Önümüzdeki seçim yaklaştıkça siyasiler gerçek yüzlerini ortaya çıkarmaya başladı. Tam da Trabzonspor Fenerbahçe karşılaşmasında olaylar çıkmışken hemen fırsatı değerlendirme, olaylardan nemalanma peşindeler. Nasıl yaparız da biz buradan oy menfaati sağlarız, nasıl söz söylersek daha çok oy kazanırız derdindeler. Oysa sorsan hak, hukuk, adalet timsali gibi görünürler ancak bir çoğu şeytanın mintanını giymiş pusuda bekliyorlar. 

   İstanbul'un şımartılmış takımları için her türlü ayrıcalığı yaparlar. Devlet arazisini hibe ederler. Ödenmesi geren milyonlarca lira vergiyi affederler. Stadyum kullanım haklarında inisiyatifi kulüplere verirler. İstedikleri gibi at koştururlar adeta gıkları çıkmaz. Ancak Trabzonspor'a bir el uzatılsa küçük bir talebi yerine gelse "Devlet Trabzonspor'u koruyor" gibi gerçekten uzak bir tavır ile karşı karşıya kalınıyor. 
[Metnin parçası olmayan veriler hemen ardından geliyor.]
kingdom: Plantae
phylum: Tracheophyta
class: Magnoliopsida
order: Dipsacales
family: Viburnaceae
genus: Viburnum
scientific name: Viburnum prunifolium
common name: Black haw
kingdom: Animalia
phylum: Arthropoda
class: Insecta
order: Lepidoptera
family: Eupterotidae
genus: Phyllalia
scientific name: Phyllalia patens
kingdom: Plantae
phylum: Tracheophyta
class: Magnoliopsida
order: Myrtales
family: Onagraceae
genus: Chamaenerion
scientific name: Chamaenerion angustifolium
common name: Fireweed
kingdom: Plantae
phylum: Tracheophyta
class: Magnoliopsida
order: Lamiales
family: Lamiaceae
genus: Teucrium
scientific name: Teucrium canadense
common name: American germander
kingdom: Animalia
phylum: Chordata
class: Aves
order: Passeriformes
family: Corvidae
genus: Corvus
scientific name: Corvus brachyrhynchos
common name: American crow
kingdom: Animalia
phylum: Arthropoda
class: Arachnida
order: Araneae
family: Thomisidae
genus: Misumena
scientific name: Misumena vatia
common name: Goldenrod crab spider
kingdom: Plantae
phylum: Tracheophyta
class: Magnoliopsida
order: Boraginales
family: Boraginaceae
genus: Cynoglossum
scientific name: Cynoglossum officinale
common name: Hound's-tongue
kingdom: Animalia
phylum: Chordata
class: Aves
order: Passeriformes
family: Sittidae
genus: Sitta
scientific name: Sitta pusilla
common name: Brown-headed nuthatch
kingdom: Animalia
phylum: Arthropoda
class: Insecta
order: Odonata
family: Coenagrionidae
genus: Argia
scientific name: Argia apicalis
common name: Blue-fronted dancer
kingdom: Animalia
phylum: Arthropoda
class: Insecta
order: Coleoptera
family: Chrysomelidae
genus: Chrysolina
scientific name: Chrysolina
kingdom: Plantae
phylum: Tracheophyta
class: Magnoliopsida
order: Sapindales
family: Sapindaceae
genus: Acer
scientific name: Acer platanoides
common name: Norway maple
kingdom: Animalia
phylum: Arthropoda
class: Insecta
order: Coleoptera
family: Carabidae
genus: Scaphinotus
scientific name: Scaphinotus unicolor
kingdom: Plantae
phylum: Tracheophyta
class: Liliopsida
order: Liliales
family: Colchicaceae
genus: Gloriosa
       Söz konusu Trabzon ve Trabzonspor olunca aniden Bukalemun misali renkten renge giriyorlar. Yeter ki Trabzon şehrini kötüleyelim, aşağılayalım,. Hatta hakaret edelim. 

    Ama yok yetmez Türkiye'den çıkaralım, gerekirse Kırım'ı alalım Trabzon'u verelim. 

 Sonra, Trabzon'a gelirler boyunlarında Bordo Mavi atkı ile çünkü yüzsüzdürler utanma arlanma diye bir kavramları yok. 

Ancak burada suç kimin Bordo Mavi renklere gönül vermiş taraftarların, bunları bu şehire sokmayacaksın. 

Ali Koç'un dediği gibi "gördüğünüz yerde fotoğrafını çekin, tepki gösterin icabında yakasına yapışın".